Ourcellves? (Identity)

by dhw, Thursday, April 10, 2014, 20:11 (3640 days ago) @ romansh

Dhw: I have failed miserably in my attempt to explain what I see as a logical fallacy in the materialist argument that we consist only of our cells (and their interactions), and that since our cells are not of our making, we cannot have free will. My point is that in that case, the cells and their interactions ARE ourselves, and so their decisions are OUR decisions ... cells and self being indivisible.-ROMANSH: No DHW, if I may; where you have failed is not in your explanation of what you see as a logical fallacy but how you framed the logical proof. 

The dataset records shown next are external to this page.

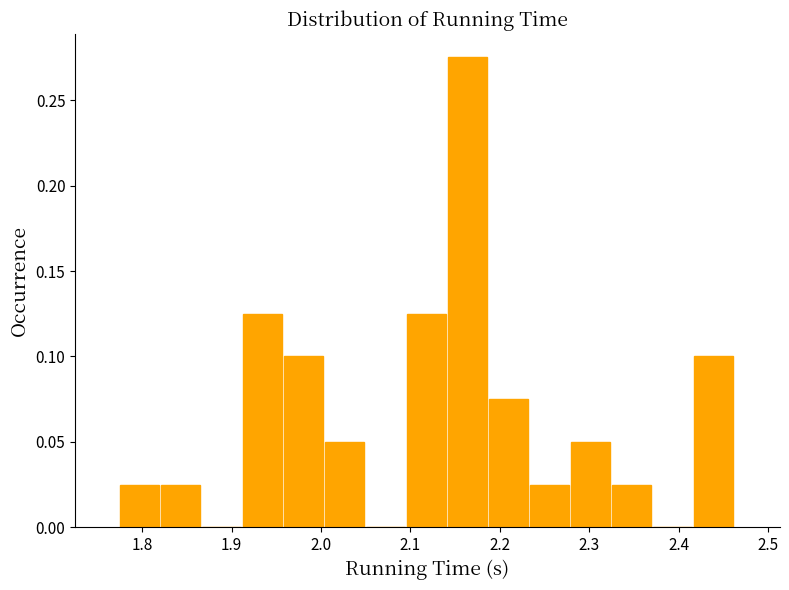

How tall is the bar that spans 2.00 to 2.05 on the x-axis? Neither the bar edges nor the heights are printed on the chart, so give them approximately, as read against the axes.

0.050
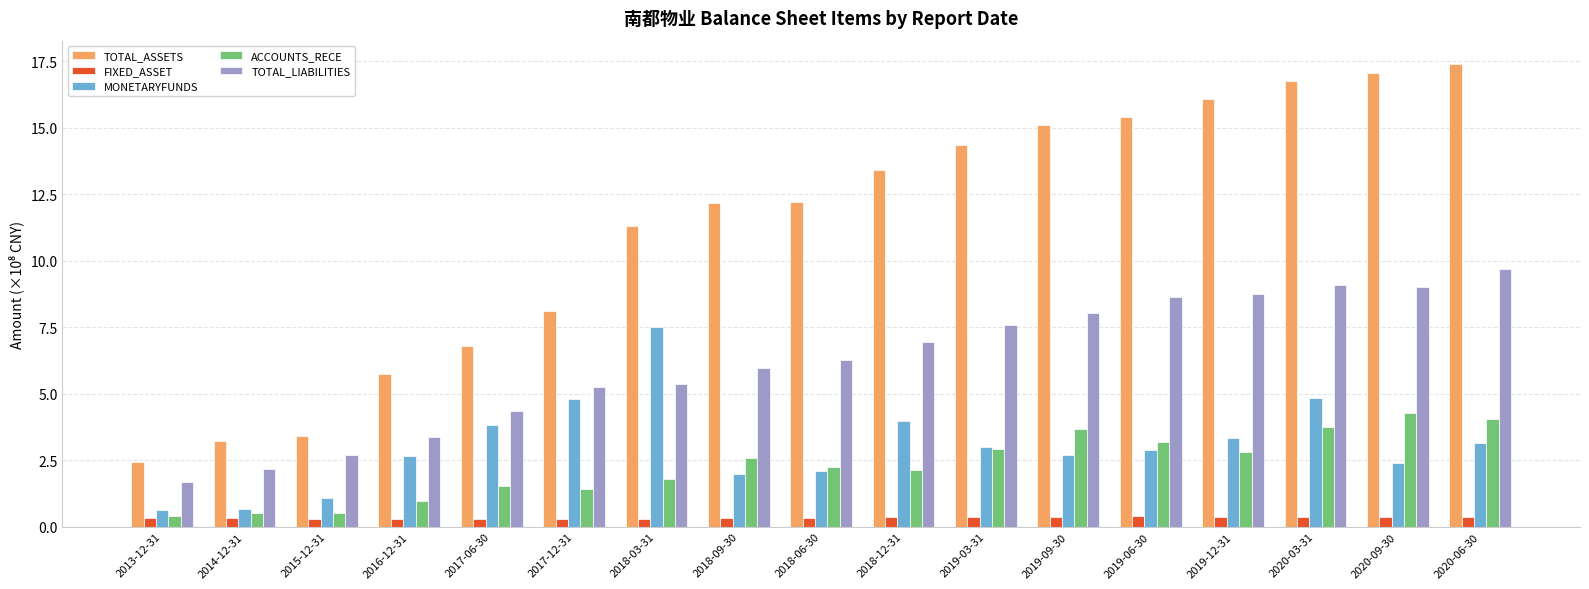

What is the difference between the maximum and minimum values in the TOTAL_ASSETS series?

15.0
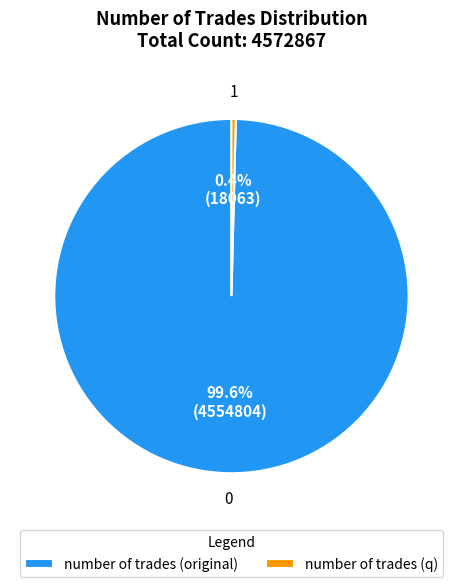

Rank the categories by value from lowest to highest.

number of trades (q), number of trades (original)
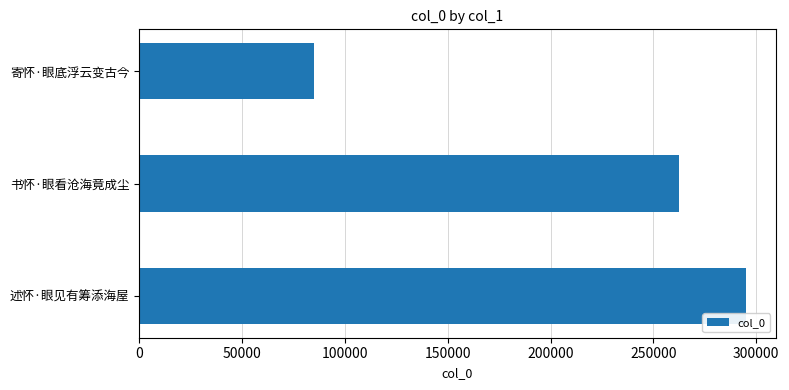

Count the number of data series in this chart.

1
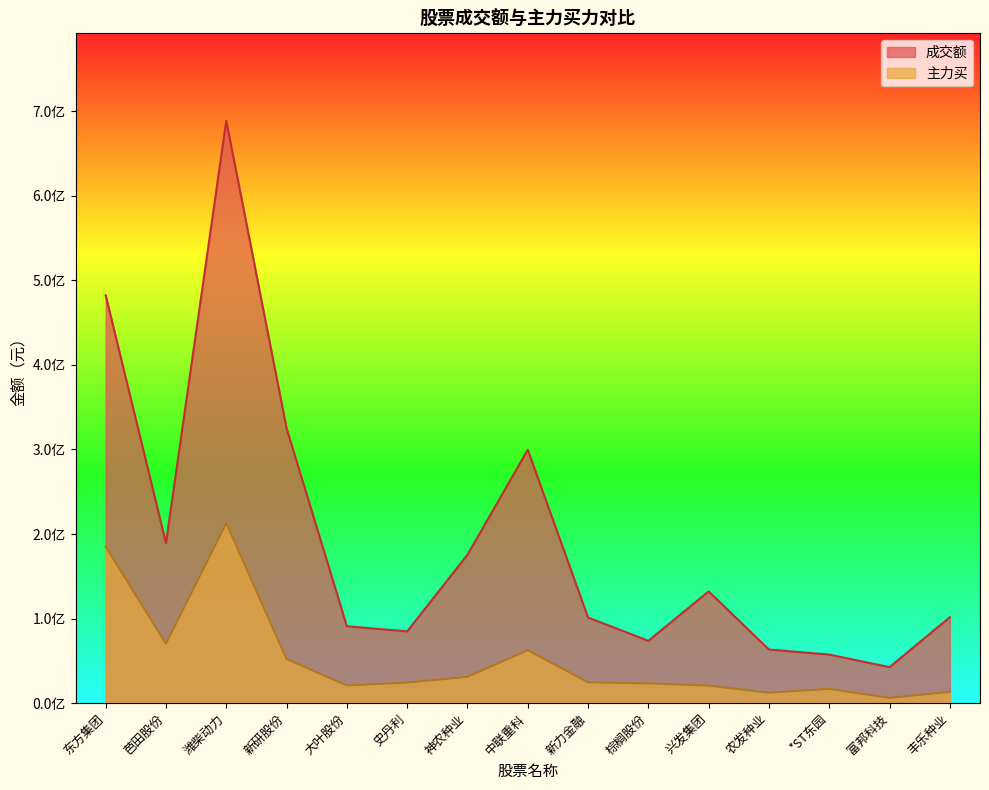

Rank the series by their maximum value, from highest to lowest.

成交额, 主力买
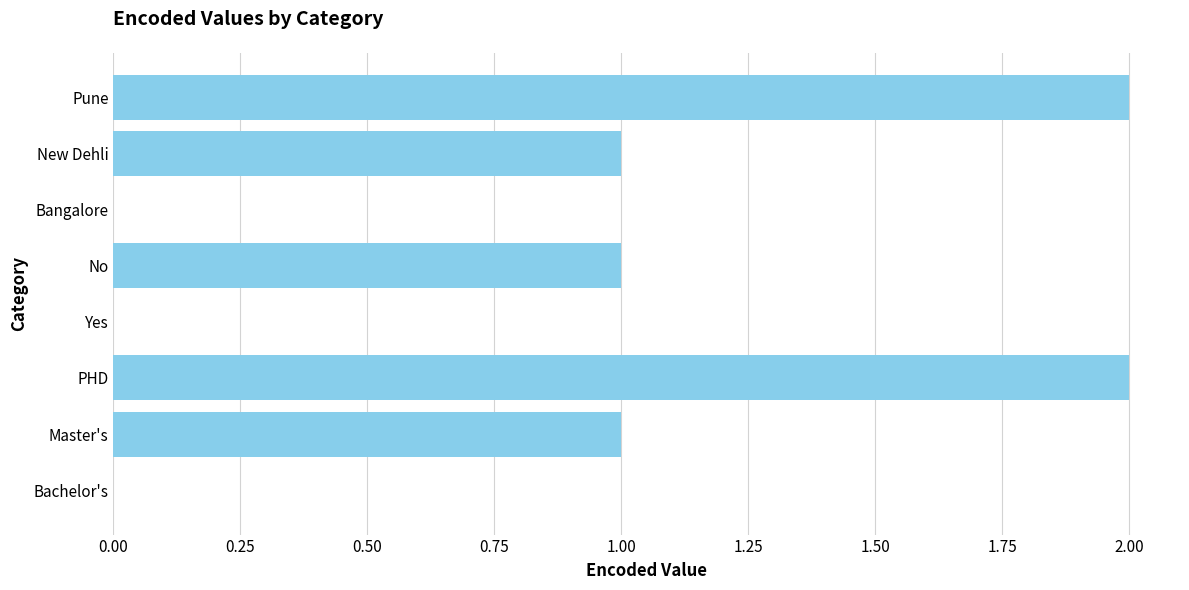

The chart shows a value of 0 at Yes. True or false?

True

It starts with "our cells".
It fails on two counts ... 1) it begs the question of are they ours in any meaningful way. A good portion of mine come potatoes, roast lamb, and assorted fruit and veges. So framing the question as in this way it is not terribly surprising. and 2) when dealing with Cantorian sets if they are in some way self referential the proof is on dodgey ground.-Are our cells ours "in any meaningful way"? What are your criteria for "meaningful"? Your cells do not come potatoes, roast lamb etc. Your cells process potatoes etc. to make them part of you. And we might argue that in similar fashion all the influences that shape us and our decisions are "digested" by the individual in his/her own individual way and acted upon in his/her own individual way. This, it seems to me, enables us to say that whatever conscious decisions we take are our own, and not those of our bodies or of the influences that may have shaped our thinking, since all of these are synonymous with our selves. I don't know how far I can take this argument in relation to the chain of cause and effect, but potato-eating does not seem to me to dent its logic, and I'm sorry but I really don't think the mathematical complexities and equations of Cantorian set theory are likely to clarify your objections for a non-mathematician like myself. I'd be grateful if you would explain them in terms of cells, consciousness and self. Of course if you claim that our cells are not ours, or we are not conscious, or there is no such thing as the self, you can automatically exclude the possibility of free will as you did in your definition.
 
dhw: Forget the poetry for a moment, and please explain in clear prose what you think the "much more" consists of. After all, a reflection is just an image, but like yourself and others I am trying to find out what more "we" might be that cannot be subsumed under the activity of our cells. 
ROMANSH: Much more = the universe.-If we are much more than our cells, and much more = the universe, we are the universe. And I am none the wiser.